Introduction

The preprocessHighResMS package provides methods to preprocess metabolomics data that are generated without a chromatography step (i.e. by direct infusion) on high resolution mass spectrometers such as Orbitrap or Fourier-transform ion cyclotron resonance mass spectrometry (FT-ICR-MS).

The package provides functions to define features based on chemical formulas and possible adducts, to extract the corresponding feature intensities from the spectra, to filter features based on peak detection characteristics and to assign features to the most probable metabolite. Many of the functions use methods already implemented in different CRAN and Bioconductor packages.

The input are mass spectra in profile mode and stored in the mzML format.

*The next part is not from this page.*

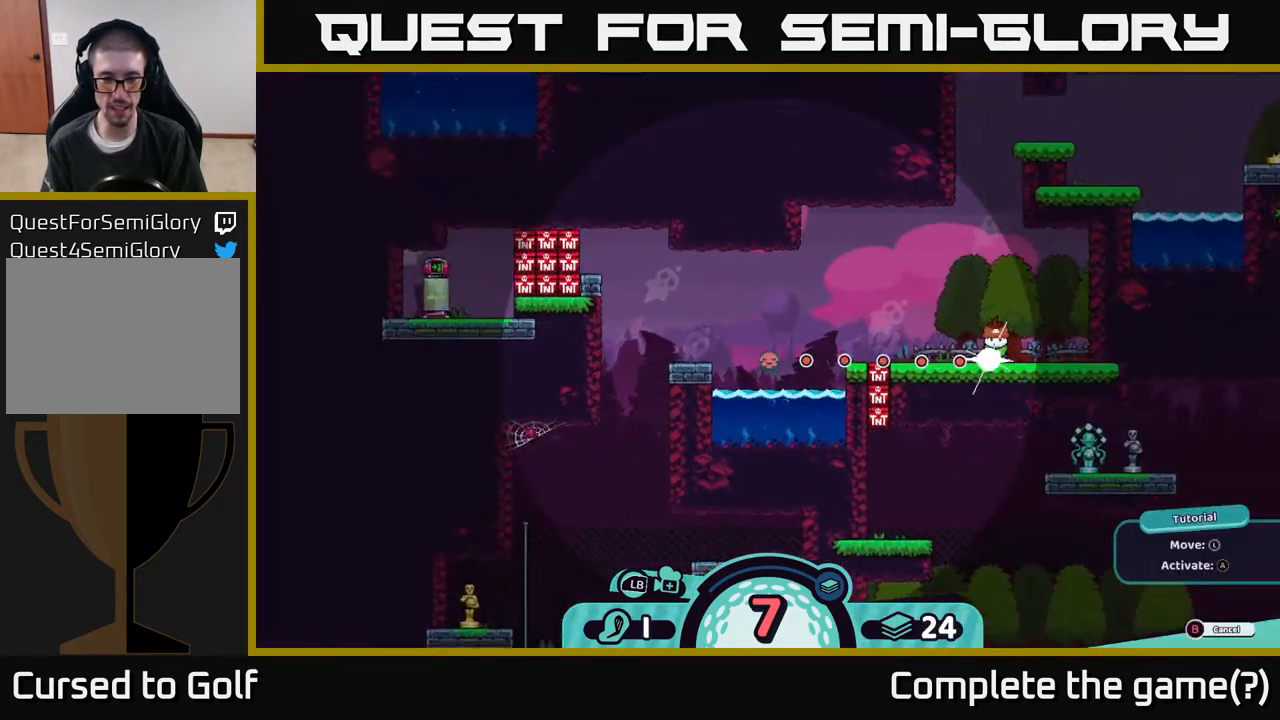
{"buttons": [], "left_stick": "down", "right_stick": "center", "events": [[300, "left_stick", "down"], [333, "right_stick", "center"]]}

The tool msConvert from ProteoWizard (http://proteowizard.sourceforge.net/tools.shtml) can be used to convert the vendor specific files (e.g. .raw or .d) to the open, XML based data format mzML which is a community standard for mass spectrometry data.

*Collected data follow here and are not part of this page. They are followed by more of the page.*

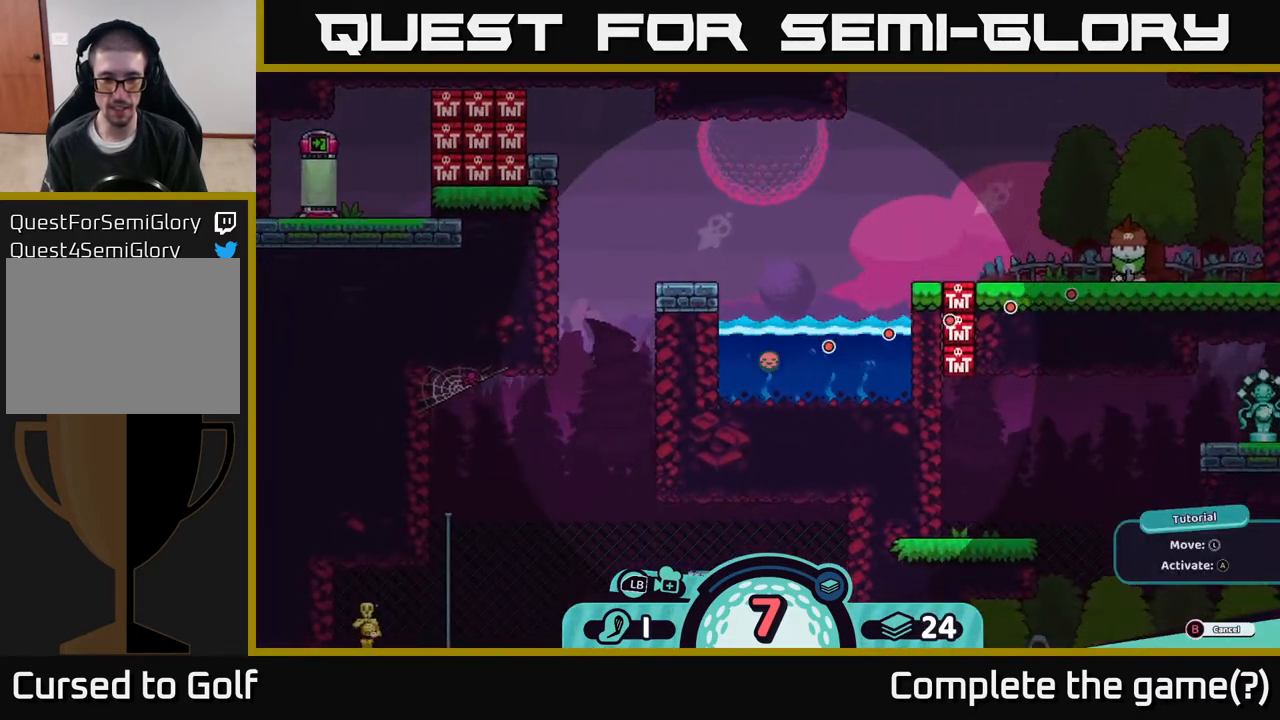
{"buttons": [], "left_stick": "down-right", "right_stick": "center", "events": [[483, "left_stick", "down-right"]]}
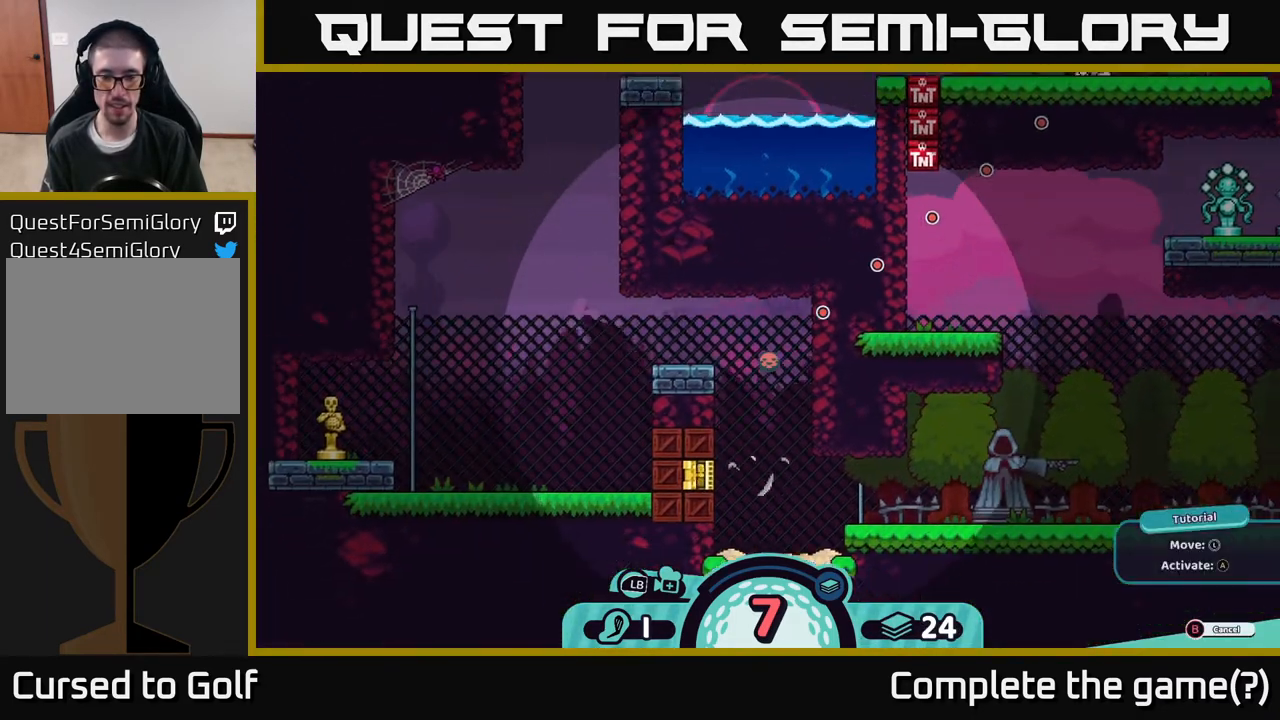
{"buttons": [], "left_stick": "down-left", "right_stick": "center", "events": [[117, "left_stick", "center"], [417, "left_stick", "down-left"]]}
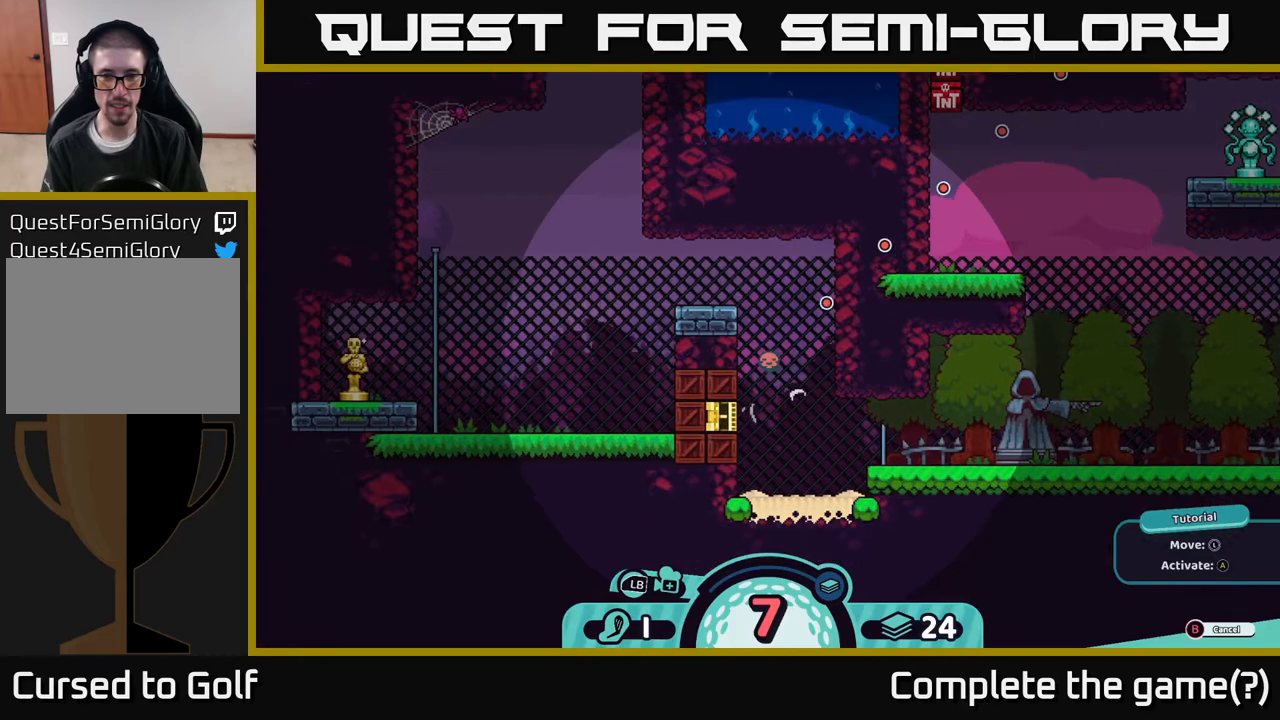
{"buttons": [], "left_stick": "down-left", "right_stick": "center", "events": []}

The package stores the feature and metabolite level information as a r Biocpkg("SummarizedExperiment") object which is a standard data structure for omics data sets provided by Bioconductor.

Dependencies

This document has the following dependencies:

library(devtools)
library(preprocessHighResMS)
library(enviPat)
library(SummarizedExperiment)
library(ggpubr)

For the following analyses a data directory needs to be defined.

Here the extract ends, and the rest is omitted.